1) For years, you have been one of the leading experts on aerospace in Germany and beyond. Drones, air cabs, automated and pilotless flight systems. The world of flight is on the move. What has changed the most in the last 5 years from your point of view?
The most significant change in the flight world has definitely been the many creative ideas about air cabs. But also the intensive search for business fields for the civil use of drones has really shaken up the scene. One can sense the strong yearning of aviation enthusiasts to seek new creative solutions that are clearly off the beaten track.
2) In the KOJAK project, you are working with Spleenlab on solutions for safe, automated collision avoidance of drones in flight. From your perspective, how important is the development of safe algorithms with regard to BVLOS flights and broad drone use in general?

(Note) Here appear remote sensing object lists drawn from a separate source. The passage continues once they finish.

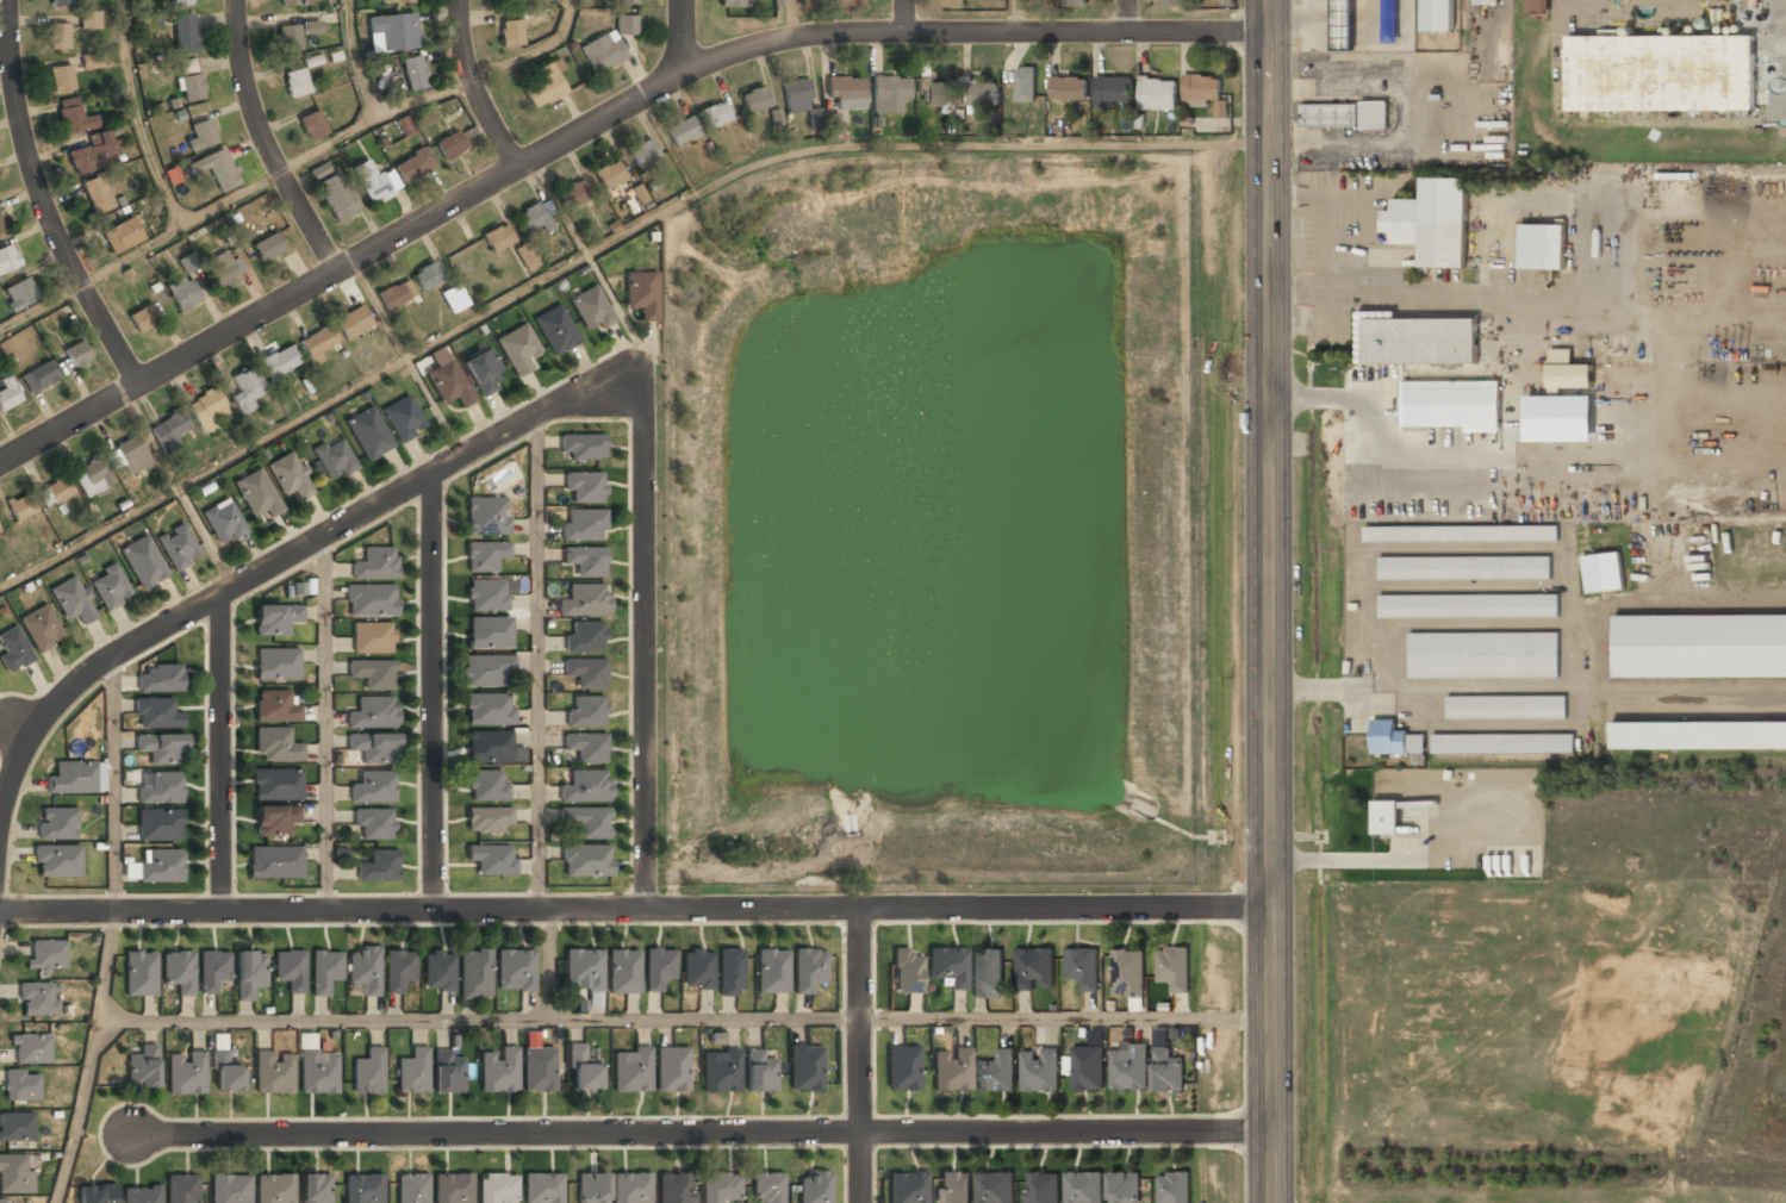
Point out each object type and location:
building: (511, 0)
building: (397, 1)
building: (628, 1)
building: (59, 2)
building: (181, 2)
building: (297, 2)
building: (845, 2)
building: (953, 2)
building: (1071, 2)
building: (1175, 2)
building: (1487, 2)
building: (730, 3)
building: (808, 3)
building: (1538, 6)
road: (1128, 15)
building: (1439, 15)
road: (905, 16)
road: (1015, 16)
road: (786, 19)
building: (90, 20)
building: (626, 23)
building: (1343, 25)
building: (311, 27)
building: (511, 31)
building: (184, 33)
building: (392, 33)
building: (58, 36)
road: (681, 36)
building: (289, 38)
building: (603, 53)
road: (355, 59)
building: (91, 61)
building: (414, 73)
building: (1661, 73)
building: (61, 79)
building: (191, 81)
building: (296, 81)
building: (546, 83)
building: (1025, 83)
building: (1069, 87)
road: (473, 88)
building: (1112, 89)
building: (846, 92)
building: (1204, 92)
building: (982, 93)
building: (889, 94)
building: (937, 94)
building: (1158, 94)
building: (797, 96)
building: (755, 99)
building: (1222, 108)
building: (715, 115)
building: (1345, 115)
building: (72, 117)
road: (139, 117)
road: (597, 120)
building: (824, 122)
building: (313, 124)
building: (405, 126)
building: (682, 131)
building: (201, 134)
road: (264, 142)
building: (451, 144)
building: (643, 153)
building: (86, 160)
road: (291, 164)
building: (412, 165)
building: (217, 168)
building: (319, 171)
building: (608, 175)
building: (371, 181)
building: (574, 194)
building: (96, 195)
building: (336, 197)
road: (41, 202)
building: (533, 217)
building: (1433, 221)
building: (1, 226)
building: (121, 235)
building: (498, 237)
building: (268, 246)
building: (1542, 246)
road: (601, 247)
building: (527, 256)
building: (8, 259)
building: (222, 269)
building: (427, 276)
building: (183, 292)
building: (19, 294)
building: (396, 294)
building: (642, 294)
building: (454, 298)
building: (591, 309)
building: (143, 317)
building: (352, 321)
building: (556, 330)
building: (317, 343)
building: (518, 348)
building: (77, 353)
building: (280, 362)
building: (483, 371)
building: (1567, 371)
building: (39, 376)
building: (449, 384)
building: (247, 390)
building: (8, 394)
building: (1453, 404)
building: (209, 411)
building: (403, 419)
building: (169, 431)
building: (369, 433)
building: (582, 446)
building: (132, 455)
building: (335, 459)
building: (92, 476)
building: (290, 477)
building: (585, 487)
building: (54, 492)
building: (258, 494)
building: (22, 505)
building: (486, 515)
building: (223, 522)
building: (583, 524)
building: (1462, 533)
building: (178, 546)
building: (485, 555)
building: (585, 560)
building: (144, 562)
building: (375, 564)
road: (270, 566)
building: (1465, 567)
building: (1603, 572)
building: (110, 587)
building: (487, 595)
building: (370, 600)
building: (72, 601)
building: (585, 601)
road: (1270, 601)
building: (1470, 605)
building: (276, 619)
building: (42, 629)
building: (489, 632)
road: (644, 633)
building: (371, 637)
building: (585, 637)
building: (1700, 645)
building: (14, 650)
building: (1484, 654)
road: (537, 662)
building: (277, 665)
building: (486, 670)
building: (586, 672)
building: (373, 673)
building: (161, 678)
road: (431, 693)
building: (1507, 706)
building: (275, 707)
building: (489, 709)
building: (586, 711)
building: (157, 713)
building: (373, 713)
road: (325, 724)
building: (1698, 734)
building: (1398, 740)
building: (1504, 743)
building: (277, 746)
building: (489, 746)
building: (586, 747)
building: (162, 748)
building: (373, 748)
road: (221, 753)
building: (71, 778)
road: (111, 785)
building: (276, 786)
building: (487, 786)
building: (374, 787)
building: (585, 787)
building: (162, 789)
building: (1386, 816)
building: (487, 820)
building: (275, 821)
building: (586, 821)
building: (57, 824)
building: (374, 824)
building: (160, 826)
building: (491, 859)
building: (57, 861)
building: (585, 861)
building: (274, 863)
building: (157, 867)
building: (378, 867)
road: (635, 910)
building: (47, 955)
building: (948, 966)
building: (658, 967)
building: (1083, 967)
building: (1174, 967)
building: (697, 968)
building: (1034, 968)
building: (364, 969)
building: (398, 969)
building: (807, 969)
building: (290, 970)
building: (325, 970)
building: (515, 970)
building: (583, 970)
building: (213, 971)
building: (438, 971)
building: (623, 971)
building: (730, 971)
building: (771, 971)
building: (178, 972)
building: (907, 972)
building: (1128, 972)
building: (140, 973)
building: (988, 973)
building: (249, 974)
building: (474, 974)
building: (38, 999)
road: (1065, 1015)
road: (480, 1018)
building: (1162, 1037)
building: (30, 1049)
road: (859, 1055)
road: (91, 1059)
building: (806, 1066)
building: (1128, 1066)
building: (142, 1067)
building: (902, 1067)
building: (1087, 1067)
building: (671, 1069)
building: (951, 1069)
building: (539, 1070)
building: (582, 1070)
building: (632, 1070)
building: (1040, 1070)
building: (498, 1071)
building: (720, 1071)
building: (1168, 1071)
building: (318, 1072)
building: (368, 1072)
building: (413, 1072)
building: (758, 1072)
building: (997, 1072)
building: (273, 1073)
building: (448, 1073)
building: (187, 1074)
building: (226, 1074)
building: (21, 1086)
building: (16, 1127)
road: (701, 1134)
building: (15, 1175)
building: (767, 1186)
building: (1174, 1186)
building: (719, 1187)
building: (813, 1187)
building: (906, 1187)
building: (954, 1187)
building: (994, 1187)
building: (1084, 1187)
building: (1125, 1187)
building: (315, 1188)
building: (452, 1188)
building: (542, 1188)
building: (590, 1188)
building: (631, 1188)
building: (674, 1188)
building: (1041, 1188)
building: (181, 1189)
building: (230, 1189)
building: (275, 1189)
building: (363, 1189)
building: (411, 1189)
building: (497, 1189)
building: (96, 1194)
building: (141, 1195)
building: (4, 1201)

We are all seeing that electronics, and inevitably associated software, is the value-added portion of an aircraft product and will become even more so. This results in completely different functional dimensions of flying so also flying and especially communicating beyond the horizon. If we have operationally reliable algorithms that can identify objects highly reliably, communicate with other objects and control vehicles reliably, we will also reach new fields of application and create the basis for profitable fields of application for highly automated flight systems.

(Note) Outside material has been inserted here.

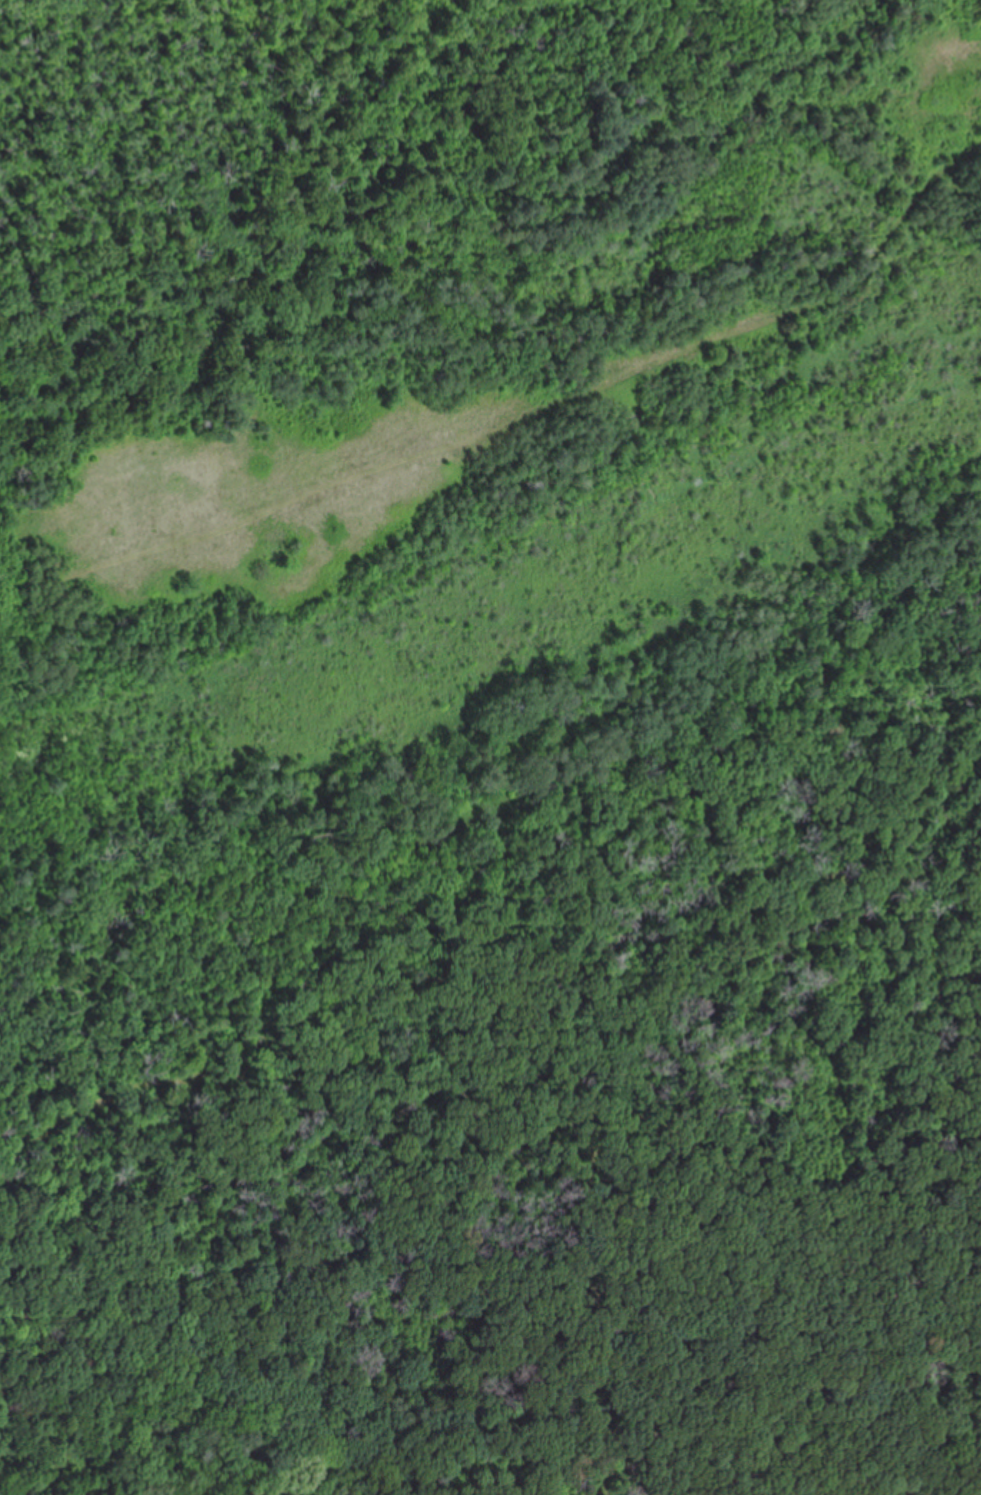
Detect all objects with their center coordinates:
road: (510, 370)
park: (462, 474)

3) Redundant sensors and secure algorithms, are cornerstones of automation. What role do you think AI will play in the success of drones and air cabs?
Artificial intelligence is not a new technology per se. We have already used pattern recognition algorithms in industrial research in the 2000s, based on fuzzy. neural or evolutionary/genetic algorithms. Two aspects are crucial in the context: a) Do AI algorithms necessarily have to be integrated into highly safety-critical functional paths? If so, verification and approval methods must be developed down to the processor level. This is the real basic technical requirement for the widespread use of drones and AirTaxis in fully automated operations.
b) AI algorithms in the area of mission tasks such as observation, detection, classification, identification are most certainly important success factors for the commercially viable operation of modern drones. In the case of air cabs, such functions will most certainly be part of safe operations. Here, the key task of proving safe operation comes into play again.
4) Logistics? Passenger transport? Inspections? Which fields of application do you think will have the greatest chance of success in the next few years?
Drones are already on the move in many cases with inspection and observation tasks, and most application studies are heading in this direction. Air cabs are bound to come, not so much as a mass market as a niche market. Nevertheless, passenger transport will be a successful target field in the next 10 years at least in the USA and China. In my opinion, Germany must participate as a demonstration field, preferably in Hamburg.
5) A look upwards: What does the sky above our heads look like in the next 5 years?
Due to the current events of the pandemic and the war, it is very difficult to look ahead. My expectation is that the very startup driven development of drones and air cabs will continue largely decoupled from events. Critically, I am concerned about the availability of capital.
What is recommended in any case is the availability of financial resources to get the developments up and running in the next 5 years. And that has to happen in the next 5 years!